Préface
Vu de Belgique
Michel Defourny
Chargé de mission
Service général des Lettres et du Livre
de la Communauté française de Belgique
À la lecture des études rassemblées par Flore Gervais et Monique Noël-Gaudreault, dans le
volume epOs 1, l’observateur extérieur que je suis ne peut qu’être impressionné par
l’intérêt des travaux universitaires québécois sur le conte et la légende ainsi que
sur le roman pour adolescents. En quelques années, c’est une véritable école
universitaire canadienne francophone qui s’est développée ; elle s’est nourrie –
communauté de langue oblige – de la réflexion des théoriciens français comme Gaston
Bachelard, Gérard Genette, Algirdas Julien Greimas, ou Vincent Jouve ; elle
s’est enrichie – proximité géographique oblige – de concepts élaborés par ses
voisins anglophones – ainsi en est-il, par exemple, de la notion de « Home »,
totalement ignorée en France ou en Belgique. Dans ce collectif, elle s’impose par
l’originalité et la diversité des points de vue sur la nature et la fonction des espaces
identitaires, tant dans la production romanesque destinée aux jeunes adolescents
d’aujourd’hui que dans les réécritures contemporaines de contes et de légendes
traditionnels.
À ce propos, par-delà les orientations méthodologiques de ces travaux, le
lecteur francophone, qu’il soit de France ou de Belgique, se sent interpellé par
la richesse et le dynamisme d’une littérature à laquelle, curieusement, il n’a
guère accès, en dépit d’une communauté de langue et malgré les facilités de
circulation actuelles.
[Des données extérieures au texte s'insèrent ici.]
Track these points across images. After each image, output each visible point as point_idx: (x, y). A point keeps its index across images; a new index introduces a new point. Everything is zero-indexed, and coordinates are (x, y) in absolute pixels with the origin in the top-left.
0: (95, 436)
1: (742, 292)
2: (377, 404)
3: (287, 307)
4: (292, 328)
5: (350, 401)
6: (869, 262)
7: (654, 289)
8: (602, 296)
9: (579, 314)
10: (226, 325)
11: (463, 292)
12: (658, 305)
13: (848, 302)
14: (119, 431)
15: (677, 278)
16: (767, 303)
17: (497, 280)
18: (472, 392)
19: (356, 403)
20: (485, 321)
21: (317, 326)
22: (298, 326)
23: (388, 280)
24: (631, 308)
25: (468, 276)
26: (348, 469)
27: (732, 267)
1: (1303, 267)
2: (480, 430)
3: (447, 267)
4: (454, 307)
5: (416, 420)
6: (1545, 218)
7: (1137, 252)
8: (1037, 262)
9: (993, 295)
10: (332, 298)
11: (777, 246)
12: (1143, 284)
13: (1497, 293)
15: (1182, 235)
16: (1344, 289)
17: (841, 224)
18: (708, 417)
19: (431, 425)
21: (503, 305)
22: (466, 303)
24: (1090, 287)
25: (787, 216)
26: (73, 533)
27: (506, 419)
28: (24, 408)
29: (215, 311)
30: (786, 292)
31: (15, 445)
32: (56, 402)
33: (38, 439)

En effet, comment expliquer que des auteurs aussi singuliers et
féconds que Raymond Plante, Michèle Marineau ou Sylvain Trudel étudiés
parmi d’autres dans ce recueil soient si mal diffusés et dès lors peu familiers
sur l’autre rive de l’Atlantique ? Comment ne pas s’interroger, d’autre part,
sur la méconnaissance, en France et en Belgique, du patrimoine traditionnel
du Québec, en ces décennies où nous sommes confrontés au phénomène du
néocontage ?
Le moment ne serait-il pas venu de développer, avec le soutien des pouvoirs publics,
une réelle politique qui favorise à la fois la circulation des œuvres, des auteurs et des
chercheurs, entre pays francophones ? Puisse le rayonnement de ce recueil y contribuer.